■ PROBLEM STATEMENT
Would you output the whole of the data exactly?
----
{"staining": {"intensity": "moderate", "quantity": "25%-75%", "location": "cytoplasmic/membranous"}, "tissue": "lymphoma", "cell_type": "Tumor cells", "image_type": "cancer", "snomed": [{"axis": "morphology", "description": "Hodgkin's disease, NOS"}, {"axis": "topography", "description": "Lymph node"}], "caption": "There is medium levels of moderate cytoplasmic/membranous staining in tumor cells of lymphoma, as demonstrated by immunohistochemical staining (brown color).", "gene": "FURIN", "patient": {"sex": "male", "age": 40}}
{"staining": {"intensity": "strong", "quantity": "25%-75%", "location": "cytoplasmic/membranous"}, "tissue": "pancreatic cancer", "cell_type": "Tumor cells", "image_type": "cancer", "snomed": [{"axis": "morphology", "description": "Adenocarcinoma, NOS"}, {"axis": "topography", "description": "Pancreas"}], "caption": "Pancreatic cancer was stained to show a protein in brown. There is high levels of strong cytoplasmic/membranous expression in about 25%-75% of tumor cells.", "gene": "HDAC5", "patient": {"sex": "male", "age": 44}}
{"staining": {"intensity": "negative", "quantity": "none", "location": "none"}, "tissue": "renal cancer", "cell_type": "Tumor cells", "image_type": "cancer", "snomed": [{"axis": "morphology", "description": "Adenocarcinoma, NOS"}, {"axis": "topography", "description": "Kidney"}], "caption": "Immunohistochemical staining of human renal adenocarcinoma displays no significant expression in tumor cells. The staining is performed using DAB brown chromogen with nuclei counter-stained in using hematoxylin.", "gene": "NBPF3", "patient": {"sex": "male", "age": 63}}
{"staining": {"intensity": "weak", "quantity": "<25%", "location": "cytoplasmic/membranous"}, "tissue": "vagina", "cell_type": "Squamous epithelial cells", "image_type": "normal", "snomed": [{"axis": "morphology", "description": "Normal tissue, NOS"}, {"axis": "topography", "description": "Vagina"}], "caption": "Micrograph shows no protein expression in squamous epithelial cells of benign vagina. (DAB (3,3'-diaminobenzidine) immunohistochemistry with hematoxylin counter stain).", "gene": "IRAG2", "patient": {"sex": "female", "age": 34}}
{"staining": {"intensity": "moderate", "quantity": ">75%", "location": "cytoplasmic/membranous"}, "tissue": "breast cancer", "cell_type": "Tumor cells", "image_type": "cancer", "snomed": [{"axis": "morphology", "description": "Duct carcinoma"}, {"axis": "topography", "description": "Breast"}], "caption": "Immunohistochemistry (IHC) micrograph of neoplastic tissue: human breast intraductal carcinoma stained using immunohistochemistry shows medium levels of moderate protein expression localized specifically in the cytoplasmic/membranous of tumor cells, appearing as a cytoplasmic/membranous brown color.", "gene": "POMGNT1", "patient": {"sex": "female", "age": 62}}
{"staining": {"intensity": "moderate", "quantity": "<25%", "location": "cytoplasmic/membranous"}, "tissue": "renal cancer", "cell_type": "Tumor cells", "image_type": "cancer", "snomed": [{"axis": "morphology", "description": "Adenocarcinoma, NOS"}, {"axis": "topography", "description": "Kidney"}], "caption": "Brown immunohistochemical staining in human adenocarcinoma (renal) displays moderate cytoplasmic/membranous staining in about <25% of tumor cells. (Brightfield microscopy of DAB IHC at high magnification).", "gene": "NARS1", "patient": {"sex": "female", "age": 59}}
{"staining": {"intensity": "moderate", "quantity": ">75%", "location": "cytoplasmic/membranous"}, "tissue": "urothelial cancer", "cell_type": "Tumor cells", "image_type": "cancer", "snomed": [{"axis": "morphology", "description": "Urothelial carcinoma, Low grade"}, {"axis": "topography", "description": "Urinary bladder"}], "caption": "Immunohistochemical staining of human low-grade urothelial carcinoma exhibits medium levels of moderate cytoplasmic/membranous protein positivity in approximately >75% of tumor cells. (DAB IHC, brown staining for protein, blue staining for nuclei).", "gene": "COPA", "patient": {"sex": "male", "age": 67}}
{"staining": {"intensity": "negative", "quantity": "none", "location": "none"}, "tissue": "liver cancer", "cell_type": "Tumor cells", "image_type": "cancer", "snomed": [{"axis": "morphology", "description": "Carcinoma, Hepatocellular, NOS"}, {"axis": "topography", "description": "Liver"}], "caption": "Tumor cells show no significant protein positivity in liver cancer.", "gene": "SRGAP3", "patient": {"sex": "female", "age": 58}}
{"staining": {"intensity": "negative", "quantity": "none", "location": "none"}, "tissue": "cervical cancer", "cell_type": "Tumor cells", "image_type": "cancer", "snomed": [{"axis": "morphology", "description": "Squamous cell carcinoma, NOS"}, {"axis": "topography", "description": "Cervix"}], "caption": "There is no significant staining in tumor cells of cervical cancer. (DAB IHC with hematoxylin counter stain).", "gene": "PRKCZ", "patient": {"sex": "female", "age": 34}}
----
■ EXPECTED ANSWER
{"staining": {"intensity": "moderate", "quantity": "25%-75%", "location": "cytoplasmic/membranous"}, "tissue": "lymphoma", "cell_type": "Tumor cells", "image_type": "cancer", "snomed": [{"axis": "morphology", "description": "Hodgkin's disease, NOS"}, {"axis": "topography", "description": "Lymph node"}], "caption": "There is medium levels of moderate cytoplasmic/membranous staining in tumor cells of lymphoma, as demonstrated by immunohistochemical staining (brown color).", "gene": "FURIN", "patient": {"sex": "male", "age": 40}}
{"staining": {"intensity": "strong", "quantity": "25%-75%", "location": "cytoplasmic/membranous"}, "tissue": "pancreatic cancer", "cell_type": "Tumor cells", "image_type": "cancer", "snomed": [{"axis": "morphology", "description": "Adenocarcinoma, NOS"}, {"axis": "topography", "description": "Pancreas"}], "caption": "Pancreatic cancer was stained to show a protein in brown. There is high levels of strong cytoplasmic/membranous expression in about 25%-75% of tumor cells.", "gene": "HDAC5", "patient": {"sex": "male", "age": 44}}
{"staining": {"intensity": "negative", "quantity": "none", "location": "none"}, "tissue": "renal cancer", "cell_type": "Tumor cells", "image_type": "cancer", "snomed": [{"axis": "morphology", "description": "Adenocarcinoma, NOS"}, {"axis": "topography", "description": "Kidney"}], "caption": "Immunohistochemical staining of human renal adenocarcinoma displays no significant expression in tumor cells. The staining is performed using DAB brown chromogen with nuclei counter-stained in using hematoxylin.", "gene": "NBPF3", "patient": {"sex": "male", "age": 63}}
{"staining": {"intensity": "weak", "quantity": "<25%", "location": "cytoplasmic/membranous"}, "tissue": "vagina", "cell_type": "Squamous epithelial cells", "image_type": "normal", "snomed": [{"axis": "morphology", "description": "Normal tissue, NOS"}, {"axis": "topography", "description": "Vagina"}], "caption": "Micrograph shows no protein expression in squamous epithelial cells of benign vagina. (DAB (3,3'-diaminobenzidine) immunohistochemistry with hematoxylin counter stain).", "gene": "IRAG2", "patient": {"sex": "female", "age": 34}}
{"staining": {"intensity": "moderate", "quantity": ">75%", "location": "cytoplasmic/membranous"}, "tissue": "breast cancer", "cell_type": "Tumor cells", "image_type": "cancer", "snomed": [{"axis": "morphology", "description": "Duct carcinoma"}, {"axis": "topography", "description": "Breast"}], "caption": "Immunohistochemistry (IHC) micrograph of neoplastic tissue: human breast intraductal carcinoma stained using immunohistochemistry shows medium levels of moderate protein expression localized specifically in the cytoplasmic/membranous of tumor cells, appearing as a cytoplasmic/membranous brown color.", "gene": "POMGNT1", "patient": {"sex": "female", "age": 62}}
{"staining": {"intensity": "moderate", "quantity": "<25%", "location": "cytoplasmic/membranous"}, "tissue": "renal cancer", "cell_type": "Tumor cells", "image_type": "cancer", "snomed": [{"axis": "morphology", "description": "Adenocarcinoma, NOS"}, {"axis": "topography", "description": "Kidney"}], "caption": "Brown immunohistochemical staining in human adenocarcinoma (renal) displays moderate cytoplasmic/membranous staining in about <25% of tumor cells. (Brightfield microscopy of DAB IHC at high magnification).", "gene": "NARS1", "patient": {"sex": "female", "age": 59}}
{"staining": {"intensity": "moderate", "quantity": ">75%", "location": "cytoplasmic/membranous"}, "tissue": "urothelial cancer", "cell_type": "Tumor cells", "image_type": "cancer", "snomed": [{"axis": "morphology", "description": "Urothelial carcinoma, Low grade"}, {"axis": "topography", "description": "Urinary bladder"}], "caption": "Immunohistochemical staining of human low-grade urothelial carcinoma exhibits medium levels of moderate cytoplasmic/membranous protein positivity in approximately >75% of tumor cells. (DAB IHC, brown staining for protein, blue staining for nuclei).", "gene": "COPA", "patient": {"sex": "male", "age": 67}}
{"staining": {"intensity": "negative", "quantity": "none", "location": "none"}, "tissue": "liver cancer", "cell_type": "Tumor cells", "image_type": "cancer", "snomed": [{"axis": "morphology", "description": "Carcinoma, Hepatocellular, NOS"}, {"axis": "topography", "description": "Liver"}], "caption": "Tumor cells show no significant protein positivity in liver cancer.", "gene": "SRGAP3", "patient": {"sex": "female", "age": 58}}
{"staining": {"intensity": "negative", "quantity": "none", "location": "none"}, "tissue": "cervical cancer", "cell_type": "Tumor cells", "image_type": "cancer", "snomed": [{"axis": "morphology", "description": "Squamous cell carcinoma, NOS"}, {"axis": "topography", "description": "Cervix"}], "caption": "There is no significant staining in tumor cells of cervical cancer. (DAB IHC with hematoxylin counter stain).", "gene": "PRKCZ", "patient": {"sex": "female", "age": 34}}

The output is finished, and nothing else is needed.